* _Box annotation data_
-- start --

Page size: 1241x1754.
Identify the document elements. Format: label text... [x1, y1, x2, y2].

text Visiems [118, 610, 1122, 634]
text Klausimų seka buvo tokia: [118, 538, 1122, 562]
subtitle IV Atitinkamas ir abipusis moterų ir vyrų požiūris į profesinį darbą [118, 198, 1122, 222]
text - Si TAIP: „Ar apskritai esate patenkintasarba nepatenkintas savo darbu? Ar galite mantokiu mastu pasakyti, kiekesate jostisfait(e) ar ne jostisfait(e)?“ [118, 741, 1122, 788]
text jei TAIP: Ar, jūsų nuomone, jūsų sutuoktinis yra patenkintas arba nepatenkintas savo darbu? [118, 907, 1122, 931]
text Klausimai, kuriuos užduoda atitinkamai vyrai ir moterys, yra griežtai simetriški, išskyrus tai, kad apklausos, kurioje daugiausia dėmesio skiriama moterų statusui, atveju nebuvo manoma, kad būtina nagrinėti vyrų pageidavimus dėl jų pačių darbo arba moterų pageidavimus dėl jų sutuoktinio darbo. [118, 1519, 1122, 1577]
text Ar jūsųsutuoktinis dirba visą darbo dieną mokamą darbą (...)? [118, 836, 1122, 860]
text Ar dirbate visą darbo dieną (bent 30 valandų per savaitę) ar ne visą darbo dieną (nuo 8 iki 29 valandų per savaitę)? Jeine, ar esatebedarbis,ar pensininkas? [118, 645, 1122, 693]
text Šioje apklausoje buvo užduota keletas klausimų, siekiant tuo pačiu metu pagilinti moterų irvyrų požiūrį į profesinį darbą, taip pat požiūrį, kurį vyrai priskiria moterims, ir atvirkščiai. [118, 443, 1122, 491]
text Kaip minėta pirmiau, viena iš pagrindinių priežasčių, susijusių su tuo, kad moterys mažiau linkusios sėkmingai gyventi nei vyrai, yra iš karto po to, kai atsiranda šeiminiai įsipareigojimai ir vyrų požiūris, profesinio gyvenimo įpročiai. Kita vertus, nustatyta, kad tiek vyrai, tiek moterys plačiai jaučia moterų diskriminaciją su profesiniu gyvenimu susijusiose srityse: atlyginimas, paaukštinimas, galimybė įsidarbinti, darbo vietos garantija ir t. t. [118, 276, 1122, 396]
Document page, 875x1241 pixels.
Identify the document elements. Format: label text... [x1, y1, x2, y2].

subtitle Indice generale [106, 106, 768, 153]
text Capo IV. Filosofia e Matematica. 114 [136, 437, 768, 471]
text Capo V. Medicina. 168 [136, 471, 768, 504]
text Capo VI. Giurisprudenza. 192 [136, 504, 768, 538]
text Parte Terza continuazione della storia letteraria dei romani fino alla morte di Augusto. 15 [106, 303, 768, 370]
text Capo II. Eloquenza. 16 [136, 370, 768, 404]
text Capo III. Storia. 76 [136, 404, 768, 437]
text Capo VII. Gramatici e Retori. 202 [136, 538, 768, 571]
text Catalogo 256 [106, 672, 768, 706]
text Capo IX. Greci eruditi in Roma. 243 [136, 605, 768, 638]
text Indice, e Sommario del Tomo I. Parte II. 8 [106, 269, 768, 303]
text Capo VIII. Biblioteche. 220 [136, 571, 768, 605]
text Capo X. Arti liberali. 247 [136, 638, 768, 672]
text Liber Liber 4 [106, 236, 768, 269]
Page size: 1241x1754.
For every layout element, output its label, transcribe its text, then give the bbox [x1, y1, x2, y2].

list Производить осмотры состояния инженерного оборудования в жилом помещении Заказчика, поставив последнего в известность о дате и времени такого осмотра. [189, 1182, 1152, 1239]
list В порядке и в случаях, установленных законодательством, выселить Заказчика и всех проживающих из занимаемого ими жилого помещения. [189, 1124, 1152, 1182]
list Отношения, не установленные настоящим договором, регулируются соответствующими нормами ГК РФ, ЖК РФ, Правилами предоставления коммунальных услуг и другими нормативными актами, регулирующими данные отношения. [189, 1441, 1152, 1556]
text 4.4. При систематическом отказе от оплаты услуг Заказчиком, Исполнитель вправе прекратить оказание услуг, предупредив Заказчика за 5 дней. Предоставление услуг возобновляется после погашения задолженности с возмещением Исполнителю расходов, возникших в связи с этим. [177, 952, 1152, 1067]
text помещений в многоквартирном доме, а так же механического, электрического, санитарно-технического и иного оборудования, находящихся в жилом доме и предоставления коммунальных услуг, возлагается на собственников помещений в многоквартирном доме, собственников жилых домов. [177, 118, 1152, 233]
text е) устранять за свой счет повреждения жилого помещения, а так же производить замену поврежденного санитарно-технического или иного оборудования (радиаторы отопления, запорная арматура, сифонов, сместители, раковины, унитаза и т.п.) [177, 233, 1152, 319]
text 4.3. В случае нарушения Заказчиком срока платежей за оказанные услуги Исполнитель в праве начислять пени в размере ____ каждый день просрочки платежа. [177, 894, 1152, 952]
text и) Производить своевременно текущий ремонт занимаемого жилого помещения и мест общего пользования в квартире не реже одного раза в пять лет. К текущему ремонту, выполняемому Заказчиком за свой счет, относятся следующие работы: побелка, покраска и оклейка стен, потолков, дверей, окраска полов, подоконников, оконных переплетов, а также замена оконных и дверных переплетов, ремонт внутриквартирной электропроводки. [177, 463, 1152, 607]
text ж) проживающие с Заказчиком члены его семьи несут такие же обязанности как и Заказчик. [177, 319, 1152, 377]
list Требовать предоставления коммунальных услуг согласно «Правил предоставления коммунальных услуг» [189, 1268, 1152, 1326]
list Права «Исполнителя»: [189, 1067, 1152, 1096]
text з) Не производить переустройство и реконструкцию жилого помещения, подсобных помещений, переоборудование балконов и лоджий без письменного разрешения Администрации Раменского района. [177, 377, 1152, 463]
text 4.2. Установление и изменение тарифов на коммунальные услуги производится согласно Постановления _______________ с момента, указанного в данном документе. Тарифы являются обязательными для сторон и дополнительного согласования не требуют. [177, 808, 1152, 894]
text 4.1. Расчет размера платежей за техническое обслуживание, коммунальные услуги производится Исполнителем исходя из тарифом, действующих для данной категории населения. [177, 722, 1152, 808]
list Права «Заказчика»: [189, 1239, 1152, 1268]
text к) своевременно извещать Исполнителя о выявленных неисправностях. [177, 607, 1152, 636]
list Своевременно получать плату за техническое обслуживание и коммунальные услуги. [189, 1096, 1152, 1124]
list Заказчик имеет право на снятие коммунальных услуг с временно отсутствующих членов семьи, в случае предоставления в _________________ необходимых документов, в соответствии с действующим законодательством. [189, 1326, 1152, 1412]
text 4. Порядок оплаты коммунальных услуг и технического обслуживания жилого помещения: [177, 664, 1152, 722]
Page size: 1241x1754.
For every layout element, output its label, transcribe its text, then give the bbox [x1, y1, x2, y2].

-- end --

* _DIRECTIONS FOR THIS TASK_
Rewrite all of the rows above as a JSON list of strings, with one string for each line and no blank lines.

* _ANSWER TO THIS TASK_
[
  "Page size: 1241x1754.",
  "Identify the document elements. Format: label text... [x1, y1, x2, y2].",
  "text Visiems [118, 610, 1122, 634]",
  "text Klausimų seka buvo tokia: [118, 538, 1122, 562]",
  "subtitle IV Atitinkamas ir abipusis moterų ir vyrų požiūris į profesinį darbą [118, 198, 1122, 222]",
  "text - Si TAIP: „Ar apskritai esate patenkintasarba nepatenkintas savo darbu? Ar galite mantokiu mastu pasakyti, kiekesate jostisfait(e) ar ne jostisfait(e)?“ [118, 741, 1122, 788]",
  "text jei TAIP: Ar, jūsų nuomone, jūsų sutuoktinis yra patenkintas arba nepatenkintas savo darbu? [118, 907, 1122, 931]",
  "text Klausimai, kuriuos užduoda atitinkamai vyrai ir moterys, yra griežtai simetriški, išskyrus tai, kad apklausos, kurioje daugiausia dėmesio skiriama moterų statusui, atveju nebuvo manoma, kad būtina nagrinėti vyrų pageidavimus dėl jų pačių darbo arba moterų pageidavimus dėl jų sutuoktinio darbo. [118, 1519, 1122, 1577]",
  "text Ar jūsųsutuoktinis dirba visą darbo dieną mokamą darbą (...)? [118, 836, 1122, 860]",
  "text Ar dirbate visą darbo dieną (bent 30 valandų per savaitę) ar ne visą darbo dieną (nuo 8 iki 29 valandų per savaitę)? Jeine, ar esatebedarbis,ar pensininkas? [118, 645, 1122, 693]",
  "text Šioje apklausoje buvo užduota keletas klausimų, siekiant tuo pačiu metu pagilinti moterų irvyrų požiūrį į profesinį darbą, taip pat požiūrį, kurį vyrai priskiria moterims, ir atvirkščiai. [118, 443, 1122, 491]",
  "text Kaip minėta pirmiau, viena iš pagrindinių priežasčių, susijusių su tuo, kad moterys mažiau linkusios sėkmingai gyventi nei vyrai, yra iš karto po to, kai atsiranda šeiminiai įsipareigojimai ir vyrų požiūris, profesinio gyvenimo įpročiai. Kita vertus, nustatyta, kad tiek vyrai, tiek moterys plačiai jaučia moterų diskriminaciją su profesiniu gyvenimu susijusiose srityse: atlyginimas, paaukštinimas, galimybė įsidarbinti, darbo vietos garantija ir t. t. [118, 276, 1122, 396]",
  "Document page, 875x1241 pixels.",
  "Identify the document elements. Format: label text... [x1, y1, x2, y2].",
  "subtitle Indice generale [106, 106, 768, 153]",
  "text Capo IV. Filosofia e Matematica. 114 [136, 437, 768, 471]",
  "text Capo V. Medicina. 168 [136, 471, 768, 504]",
  "text Capo VI. Giurisprudenza. 192 [136, 504, 768, 538]",
  "text Parte Terza continuazione della storia letteraria dei romani fino alla morte di Augusto. 15 [106, 303, 768, 370]",
  "text Capo II. Eloquenza. 16 [136, 370, 768, 404]",
  "text Capo III. Storia. 76 [136, 404, 768, 437]",
  "text Capo VII. Gramatici e Retori. 202 [136, 538, 768, 571]",
  "text Catalogo 256 [106, 672, 768, 706]",
  "text Capo IX. Greci eruditi in Roma. 243 [136, 605, 768, 638]",
  "text Indice, e Sommario del Tomo I. Parte II. 8 [106, 269, 768, 303]",
  "text Capo VIII. Biblioteche. 220 [136, 571, 768, 605]",
  "text Capo X. Arti liberali. 247 [136, 638, 768, 672]",
  "text Liber Liber 4 [106, 236, 768, 269]",
  "Page size: 1241x1754.",
  "For every layout element, output its label, transcribe its text, then give the bbox [x1, y1, x2, y2].",
  "list Производить осмотры состояния инженерного оборудования в жилом помещении Заказчика, поставив последнего в известность о дате и времени такого осмотра. [189, 1182, 1152, 1239]",
  "list В порядке и в случаях, установленных законодательством, выселить Заказчика и всех проживающих из занимаемого ими жилого помещения. [189, 1124, 1152, 1182]",
  "list Отношения, не установленные настоящим договором, регулируются соответствующими нормами ГК РФ, ЖК РФ, Правилами предоставления коммунальных услуг и другими нормативными актами, регулирующими данные отношения. [189, 1441, 1152, 1556]",
  "text 4.4. При систематическом отказе от оплаты услуг Заказчиком, Исполнитель вправе прекратить оказание услуг, предупредив Заказчика за 5 дней. Предоставление услуг возобновляется после погашения задолженности с возмещением Исполнителю расходов, возникших в связи с этим. [177, 952, 1152, 1067]",
  "text помещений в многоквартирном доме, а так же механического, электрического, санитарно-технического и иного оборудования, находящихся в жилом доме и предоставления коммунальных услуг, возлагается на собственников помещений в многоквартирном доме, собственников жилых домов. [177, 118, 1152, 233]",
  "text е) устранять за свой счет повреждения жилого помещения, а так же производить замену поврежденного санитарно-технического или иного оборудования (радиаторы отопления, запорная арматура, сифонов, сместители, раковины, унитаза и т.п.) [177, 233, 1152, 319]",
  "text 4.3. В случае нарушения Заказчиком срока платежей за оказанные услуги Исполнитель в праве начислять пени в размере ____ каждый день просрочки платежа. [177, 894, 1152, 952]",
  "text и) Производить своевременно текущий ремонт занимаемого жилого помещения и мест общего пользования в квартире не реже одного раза в пять лет. К текущему ремонту, выполняемому Заказчиком за свой счет, относятся следующие работы: побелка, покраска и оклейка стен, потолков, дверей, окраска полов, подоконников, оконных переплетов, а также замена оконных и дверных переплетов, ремонт внутриквартирной электропроводки. [177, 463, 1152, 607]",
  "text ж) проживающие с Заказчиком члены его семьи несут такие же обязанности как и Заказчик. [177, 319, 1152, 377]",
  "list Требовать предоставления коммунальных услуг согласно «Правил предоставления коммунальных услуг» [189, 1268, 1152, 1326]",
  "list Права «Исполнителя»: [189, 1067, 1152, 1096]",
  "text з) Не производить переустройство и реконструкцию жилого помещения, подсобных помещений, переоборудование балконов и лоджий без письменного разрешения Администрации Раменского района. [177, 377, 1152, 463]",
  "text 4.2. Установление и изменение тарифов на коммунальные услуги производится согласно Постановления _______________ с момента, указанного в данном документе. Тарифы являются обязательными для сторон и дополнительного согласования не требуют. [177, 808, 1152, 894]",
  "text 4.1. Расчет размера платежей за техническое обслуживание, коммунальные услуги производится Исполнителем исходя из тарифом, действующих для данной категории населения. [177, 722, 1152, 808]",
  "list Права «Заказчика»: [189, 1239, 1152, 1268]",
  "text к) своевременно извещать Исполнителя о выявленных неисправностях. [177, 607, 1152, 636]",
  "list Своевременно получать плату за техническое обслуживание и коммунальные услуги. [189, 1096, 1152, 1124]",
  "list Заказчик имеет право на снятие коммунальных услуг с временно отсутствующих членов семьи, в случае предоставления в _________________ необходимых документов, в соответствии с действующим законодательством. [189, 1326, 1152, 1412]",
  "text 4. Порядок оплаты коммунальных услуг и технического обслуживания жилого помещения: [177, 664, 1152, 722]",
  "Page size: 1241x1754.",
  "For every layout element, output its label, transcribe its text, then give the bbox [x1, y1, x2, y2]."
]